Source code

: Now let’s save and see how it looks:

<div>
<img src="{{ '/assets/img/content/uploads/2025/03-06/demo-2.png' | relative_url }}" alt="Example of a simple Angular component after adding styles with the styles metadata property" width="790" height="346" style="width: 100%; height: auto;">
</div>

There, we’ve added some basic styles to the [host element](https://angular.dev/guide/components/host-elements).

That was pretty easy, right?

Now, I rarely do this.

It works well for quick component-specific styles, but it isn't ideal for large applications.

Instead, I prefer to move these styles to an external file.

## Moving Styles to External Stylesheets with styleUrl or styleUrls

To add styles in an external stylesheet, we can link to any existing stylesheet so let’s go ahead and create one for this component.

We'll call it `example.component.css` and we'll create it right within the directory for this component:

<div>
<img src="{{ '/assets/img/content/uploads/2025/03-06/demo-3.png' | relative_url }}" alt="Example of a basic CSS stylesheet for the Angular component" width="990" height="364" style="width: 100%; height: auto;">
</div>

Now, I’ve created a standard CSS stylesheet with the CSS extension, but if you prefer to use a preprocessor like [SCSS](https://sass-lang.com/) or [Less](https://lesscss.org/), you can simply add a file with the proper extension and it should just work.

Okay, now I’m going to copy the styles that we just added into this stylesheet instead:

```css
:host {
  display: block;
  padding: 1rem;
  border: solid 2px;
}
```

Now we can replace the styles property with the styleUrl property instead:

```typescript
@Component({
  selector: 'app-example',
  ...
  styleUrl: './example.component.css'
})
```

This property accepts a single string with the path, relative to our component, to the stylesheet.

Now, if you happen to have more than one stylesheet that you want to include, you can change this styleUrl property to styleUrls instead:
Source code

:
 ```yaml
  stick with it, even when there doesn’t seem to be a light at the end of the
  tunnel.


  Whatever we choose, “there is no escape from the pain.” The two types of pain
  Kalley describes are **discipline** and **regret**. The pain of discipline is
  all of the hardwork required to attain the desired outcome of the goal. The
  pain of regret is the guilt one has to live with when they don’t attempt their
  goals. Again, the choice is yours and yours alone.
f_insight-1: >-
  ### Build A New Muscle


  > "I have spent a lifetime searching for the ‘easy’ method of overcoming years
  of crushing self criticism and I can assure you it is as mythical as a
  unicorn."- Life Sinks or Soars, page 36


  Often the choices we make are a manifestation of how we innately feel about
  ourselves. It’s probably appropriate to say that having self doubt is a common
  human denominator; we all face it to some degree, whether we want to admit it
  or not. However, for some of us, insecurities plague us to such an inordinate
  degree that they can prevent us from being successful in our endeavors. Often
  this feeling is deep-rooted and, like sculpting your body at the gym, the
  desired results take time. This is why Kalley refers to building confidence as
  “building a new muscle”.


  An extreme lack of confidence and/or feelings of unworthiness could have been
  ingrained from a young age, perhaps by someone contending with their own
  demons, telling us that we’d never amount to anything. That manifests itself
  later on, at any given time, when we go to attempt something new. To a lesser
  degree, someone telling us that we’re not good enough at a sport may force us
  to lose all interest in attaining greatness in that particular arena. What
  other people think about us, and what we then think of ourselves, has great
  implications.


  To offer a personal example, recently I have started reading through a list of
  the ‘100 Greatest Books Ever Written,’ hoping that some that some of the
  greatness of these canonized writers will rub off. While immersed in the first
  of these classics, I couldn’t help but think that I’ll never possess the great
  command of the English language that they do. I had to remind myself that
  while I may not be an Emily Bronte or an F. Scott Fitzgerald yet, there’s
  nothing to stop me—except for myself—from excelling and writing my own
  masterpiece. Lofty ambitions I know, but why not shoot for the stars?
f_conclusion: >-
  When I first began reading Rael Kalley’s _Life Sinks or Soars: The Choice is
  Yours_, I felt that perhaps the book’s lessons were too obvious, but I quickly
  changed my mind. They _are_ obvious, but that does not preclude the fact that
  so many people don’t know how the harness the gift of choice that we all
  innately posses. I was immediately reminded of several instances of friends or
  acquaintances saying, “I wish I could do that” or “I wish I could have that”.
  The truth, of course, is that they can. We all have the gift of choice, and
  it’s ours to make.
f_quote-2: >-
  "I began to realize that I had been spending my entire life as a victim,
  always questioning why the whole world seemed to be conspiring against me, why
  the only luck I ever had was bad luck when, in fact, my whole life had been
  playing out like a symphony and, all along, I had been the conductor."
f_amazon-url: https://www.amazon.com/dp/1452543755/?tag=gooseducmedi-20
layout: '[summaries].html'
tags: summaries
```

▸ **Work instruction**:
Every entry is to be restated word for word, with nothing dropped.

▸ **Expected answer**:
Source code

: Now let’s save and see how it looks:

<div>
<img src="{{ '/assets/img/content/uploads/2025/03-06/demo-2.png' | relative_url }}" alt="Example of a simple Angular component after adding styles with the styles metadata property" width="790" height="346" style="width: 100%; height: auto;">
</div>

There, we’ve added some basic styles to the [host element](https://angular.dev/guide/components/host-elements).

That was pretty easy, right?

Now, I rarely do this.

It works well for quick component-specific styles, but it isn't ideal for large applications.

Instead, I prefer to move these styles to an external file.

## Moving Styles to External Stylesheets with styleUrl or styleUrls

To add styles in an external stylesheet, we can link to any existing stylesheet so let’s go ahead and create one for this component.

We'll call it `example.component.css` and we'll create it right within the directory for this component:

<div>
<img src="{{ '/assets/img/content/uploads/2025/03-06/demo-3.png' | relative_url }}" alt="Example of a basic CSS stylesheet for the Angular component" width="990" height="364" style="width: 100%; height: auto;">
</div>

Now, I’ve created a standard CSS stylesheet with the CSS extension, but if you prefer to use a preprocessor like [SCSS](https://sass-lang.com/) or [Less](https://lesscss.org/), you can simply add a file with the proper extension and it should just work.

Okay, now I’m going to copy the styles that we just added into this stylesheet instead:

```css
:host {
  display: block;
  padding: 1rem;
  border: solid 2px;
}
```

Now we can replace the styles property with the styleUrl property instead:

```typescript
@Component({
  selector: 'app-example',
  ...
  styleUrl: './example.component.css'
})
```

This property accepts a single string with the path, relative to our component, to the stylesheet.

Now, if you happen to have more than one stylesheet that you want to include, you can change this styleUrl property to styleUrls instead:
Source code

:
 ```yaml
  stick with it, even when there doesn’t seem to be a light at the end of the
  tunnel.


  Whatever we choose, “there is no escape from the pain.” The two types of pain
  Kalley describes are **discipline** and **regret**. The pain of discipline is
  all of the hardwork required to attain the desired outcome of the goal. The
  pain of regret is the guilt one has to live with when they don’t attempt their
  goals. Again, the choice is yours and yours alone.
f_insight-1: >-
  ### Build A New Muscle


  > "I have spent a lifetime searching for the ‘easy’ method of overcoming years
  of crushing self criticism and I can assure you it is as mythical as a
  unicorn."- Life Sinks or Soars, page 36


  Often the choices we make are a manifestation of how we innately feel about
  ourselves. It’s probably appropriate to say that having self doubt is a common
  human denominator; we all face it to some degree, whether we want to admit it
  or not. However, for some of us, insecurities plague us to such an inordinate
  degree that they can prevent us from being successful in our endeavors. Often
  this feeling is deep-rooted and, like sculpting your body at the gym, the
  desired results take time. This is why Kalley refers to building confidence as
  “building a new muscle”.


  An extreme lack of confidence and/or feelings of unworthiness could have been
  ingrained from a young age, perhaps by someone contending with their own
  demons, telling us that we’d never amount to anything. That manifests itself
  later on, at any given time, when we go to attempt something new. To a lesser
  degree, someone telling us that we’re not good enough at a sport may force us
  to lose all interest in attaining greatness in that particular arena. What
  other people think about us, and what we then think of ourselves, has great
  implications.


  To offer a personal example, recently I have started reading through a list of
  the ‘100 Greatest Books Ever Written,’ hoping that some that some of the
  greatness of these canonized writers will rub off. While immersed in the first
  of these classics, I couldn’t help but think that I’ll never possess the great
  command of the English language that they do. I had to remind myself that
  while I may not be an Emily Bronte or an F. Scott Fitzgerald yet, there’s
  nothing to stop me—except for myself—from excelling and writing my own
  masterpiece. Lofty ambitions I know, but why not shoot for the stars?
f_conclusion: >-
  When I first began reading Rael Kalley’s _Life Sinks or Soars: The Choice is
  Yours_, I felt that perhaps the book’s lessons were too obvious, but I quickly
  changed my mind. They _are_ obvious, but that does not preclude the fact that
  so many people don’t know how the harness the gift of choice that we all
  innately posses. I was immediately reminded of several instances of friends or
  acquaintances saying, “I wish I could do that” or “I wish I could have that”.
  The truth, of course, is that they can. We all have the gift of choice, and
  it’s ours to make.
f_quote-2: >-
  "I began to realize that I had been spending my entire life as a victim,
  always questioning why the whole world seemed to be conspiring against me, why
  the only luck I ever had was bad luck when, in fact, my whole life had been
  playing out like a symphony and, all along, I had been the conductor."
f_amazon-url: https://www.amazon.com/dp/1452543755/?tag=gooseducmedi-20
layout: '[summaries].html'
tags: summaries
```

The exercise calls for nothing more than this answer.